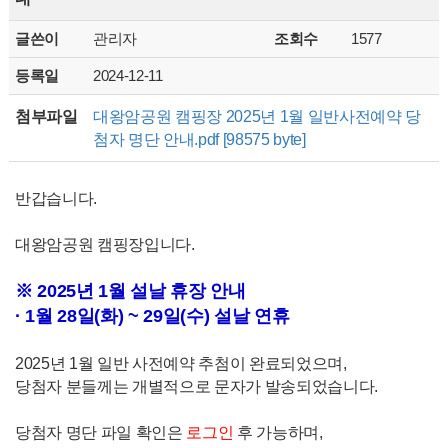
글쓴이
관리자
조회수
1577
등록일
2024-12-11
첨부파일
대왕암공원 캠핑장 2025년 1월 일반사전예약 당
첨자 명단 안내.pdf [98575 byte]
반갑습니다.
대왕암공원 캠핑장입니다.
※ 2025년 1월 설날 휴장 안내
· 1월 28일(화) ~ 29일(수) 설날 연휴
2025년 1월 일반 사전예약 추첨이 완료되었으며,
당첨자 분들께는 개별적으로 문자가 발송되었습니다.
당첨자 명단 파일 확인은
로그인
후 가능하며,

--

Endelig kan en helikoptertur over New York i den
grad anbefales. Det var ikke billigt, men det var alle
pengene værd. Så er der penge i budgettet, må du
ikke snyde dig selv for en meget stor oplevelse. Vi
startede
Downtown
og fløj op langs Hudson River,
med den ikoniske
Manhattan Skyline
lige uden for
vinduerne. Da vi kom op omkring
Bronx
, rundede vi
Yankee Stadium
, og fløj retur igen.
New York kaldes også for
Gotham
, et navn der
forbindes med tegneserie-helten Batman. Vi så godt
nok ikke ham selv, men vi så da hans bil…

--

▶ PROBLEM DETAILS:
Please reproduce word for word the lines of the records starting at the line containing "Endelig kan en" and ending at the line containing "nok ikke ham selv, men vi så da hans bil…".

▶ RESULT FOR THIS TASK:
Endelig kan en helikoptertur over New York i den
grad anbefales. Det var ikke billigt, men det var alle
pengene værd. Så er der penge i budgettet, må du
ikke snyde dig selv for en meget stor oplevelse. Vi
startede
Downtown
og fløj op langs Hudson River,
med den ikoniske
Manhattan Skyline
lige uden for
vinduerne. Da vi kom op omkring
Bronx
, rundede vi
Yankee Stadium
, og fløj retur igen.
New York kaldes også for
Gotham
, et navn der
forbindes med tegneserie-helten Batman. Vi så godt
nok ikke ham selv, men vi så da hans bil…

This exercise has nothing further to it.